【市に寄贈された「一人二役」=名張市桜ケ丘で】

著者すら手にできず!?

 探偵小説家、江戸川乱歩(本名・平井太郎、1894‐1965)の著書で、発行当時の現物が希少な書籍「一人二役」が、京都府京都市の自営業、渡辺健人さん(36)から、乱歩生誕地の三重県名張市に寄贈された。市立図書館(桜ケ丘)の乱歩コーナーに収蔵される。

江戸川乱歩(平井隆太郎氏提供)

 この書籍は1948年5月15日、「手帖文庫」として地平社から発行された。B7判62ページで、25年に雑誌で発表された「一人二役」と「黒手組」の小説2作品が収録されている。

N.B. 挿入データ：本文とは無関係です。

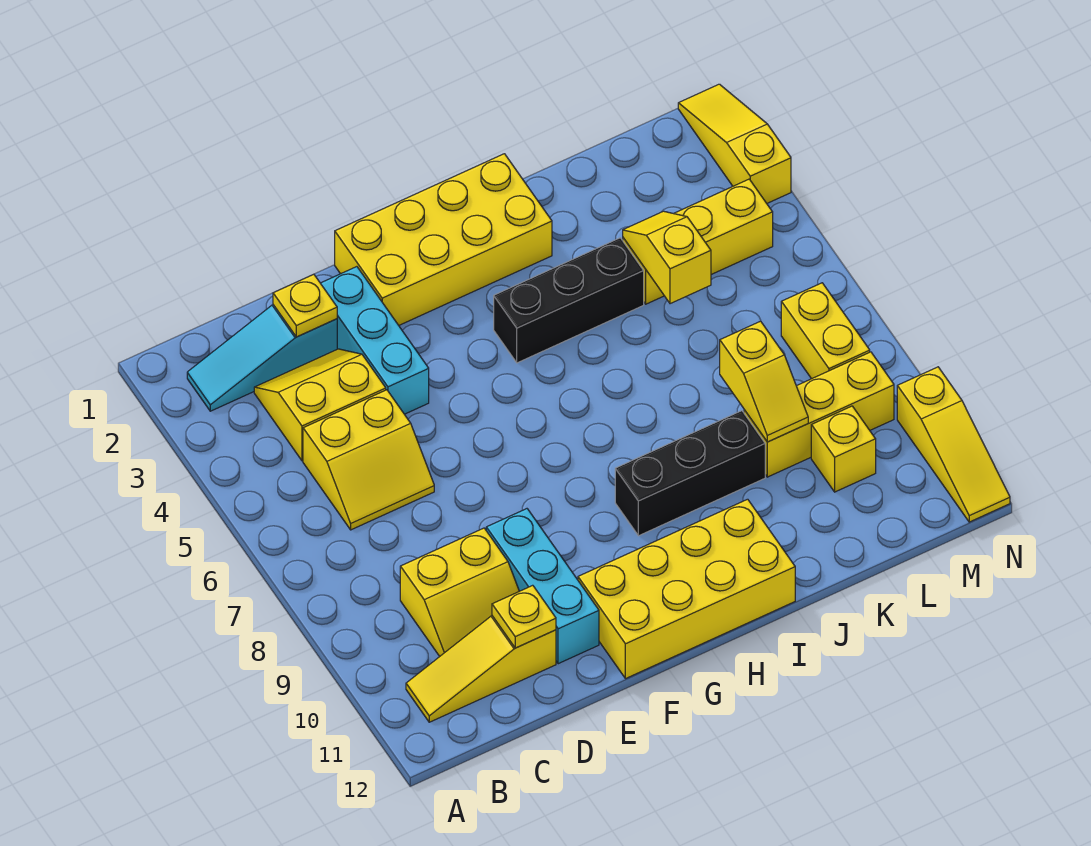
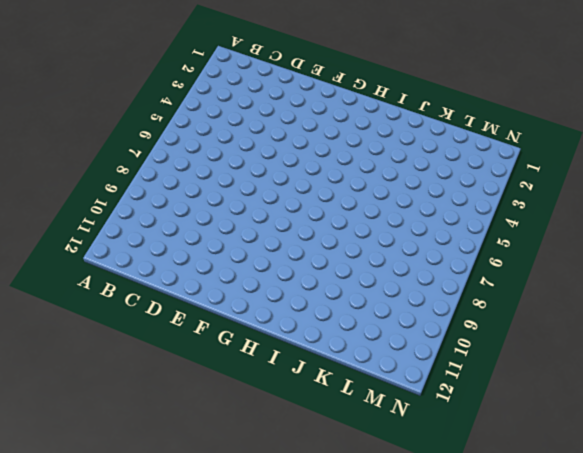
none -> cyan slope B2:D2 level 1 top D
none -> yellow slope B11:D11 level 1 top D
none -> yellow slope C3:D4 level 1 top 4

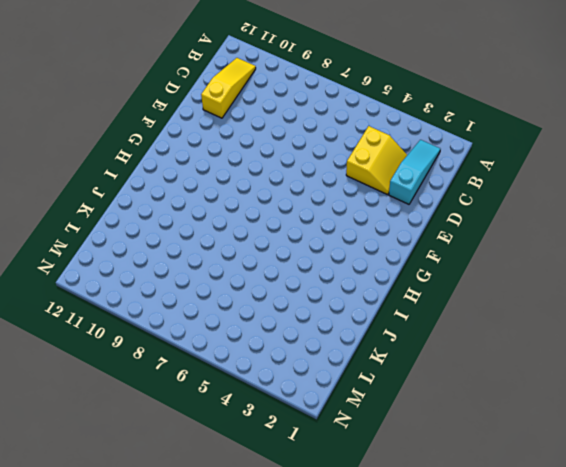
none -> yellow slope C5:D6 level 1 top 5
none -> yellow slope C9:D10 level 1 top 9
none -> cyan brick E2:E4 level 1

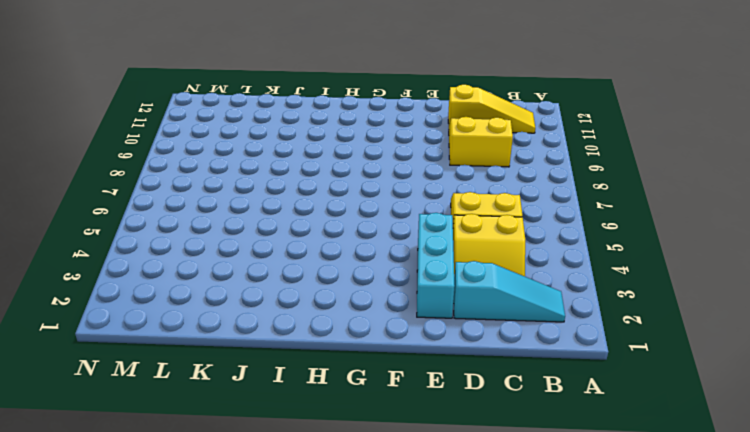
none -> cyan brick E9:E11 level 1
none -> yellow brick F1:I2 level 1
none -> yellow brick F11:I12 level 1

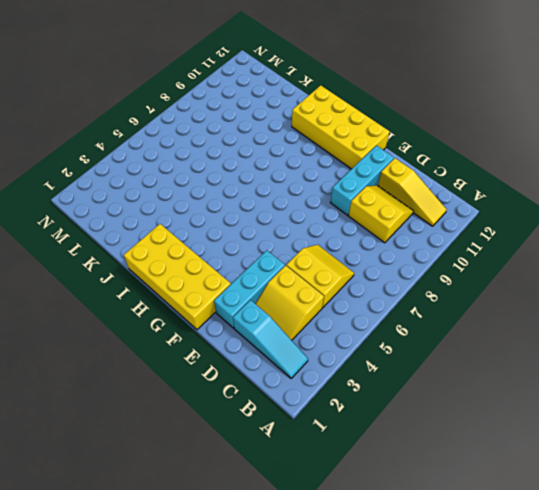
none -> black brick H4:J4 level 1
none -> black brick H9:J9 level 1
none -> yellow brick K4:M4 level 1

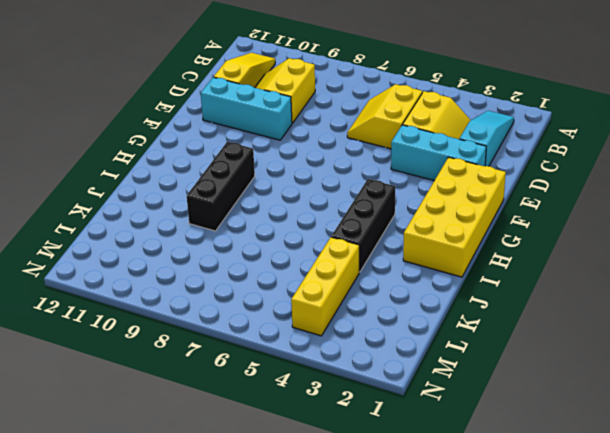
none -> yellow brick F11:I12 level 1
none -> yellow brick K9:M9 level 1
none -> yellow brick L10 level 1

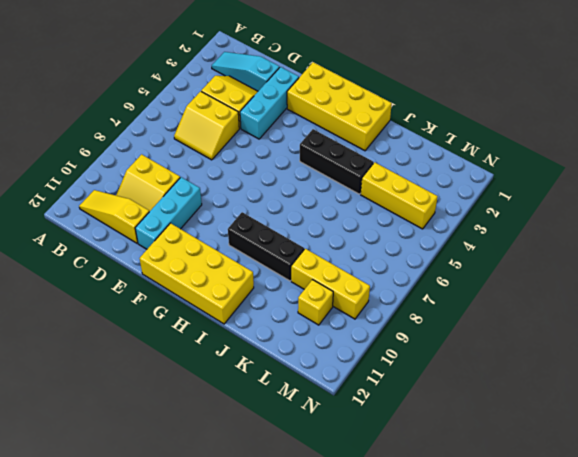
none -> yellow brick M7:M8 level 1
none -> yellow slope N1:N3 level 1 top 3
none -> yellow slope N10:N12 level 1 top 10

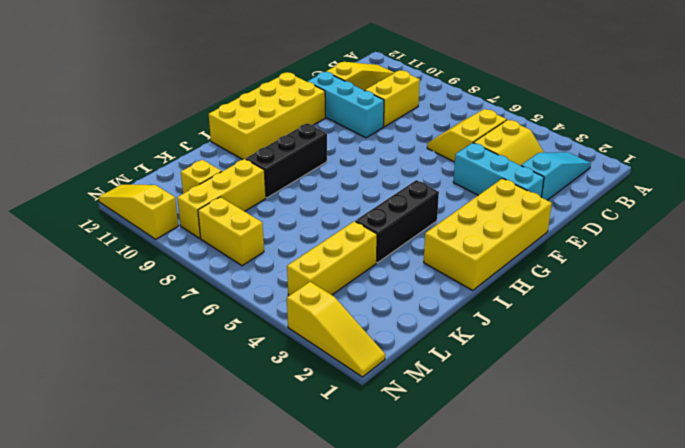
none -> yellow plate D2 level 2
none -> yellow plate D11 level 2
none -> yellow slope K4:K5 level 2 top 5

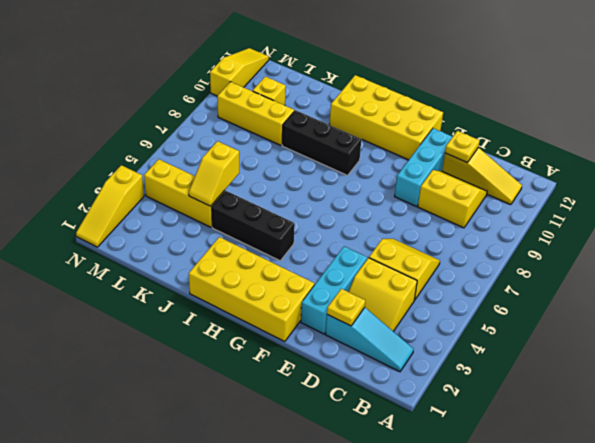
none -> yellow brick M7:M8 level 1
none -> yellow slope K8:K9 level 2 top 8

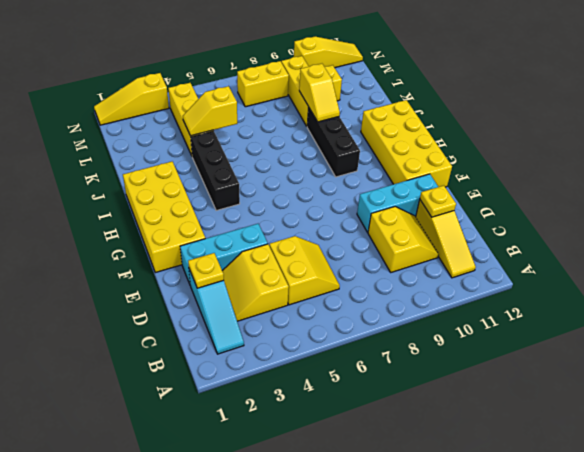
yellow slope J9:K9 level 2 top K -> yellow slope K8:K9 level 2 top 8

 当時、出版元から献本が無かったとする乱歩自身の記録があり、多くの関連資料が残る東京都豊島区の旧江戸川乱歩邸にも収蔵されておらず、国立国会図書館にも納本されていなかった。名張市立図書館が2003年に出した「江戸川乱歩著書目録」では、本の現物が確認できなかったことから、ページ数や外装などを「不明」と記載していた。

 京都市でアンティーク着物専門店「戻橋」を営む渡辺さんは1月上旬、市内の旧家で蔵の中身一式の買い取りを行った際、たんすの中からこの書籍を発見。もともと乱歩作品が好きな渡辺さんは、店のツイッターで写真とともに「これは貴重な本なのでは」と紹介した。

 名張市立図書館の元嘱託職員で、著書目録を編集した同市蔵持町原出の中相作さん(67)が渡辺さんの投稿に目を止め、市に情報提供。市立図書館が同店に連絡を取り、渡辺さんの好意で寄贈が実現した。

 中さんは「おそらく所蔵する公共図書館はなく、著者さえ手にしたことがない幻の一冊。名張にご寄贈頂きありがたい」と話す。渡辺さんは「乱歩が生まれた名張で大切に保管して頂けることになり、とてもうれしい」と語った。市教委は渡辺さんに感謝状を贈呈した。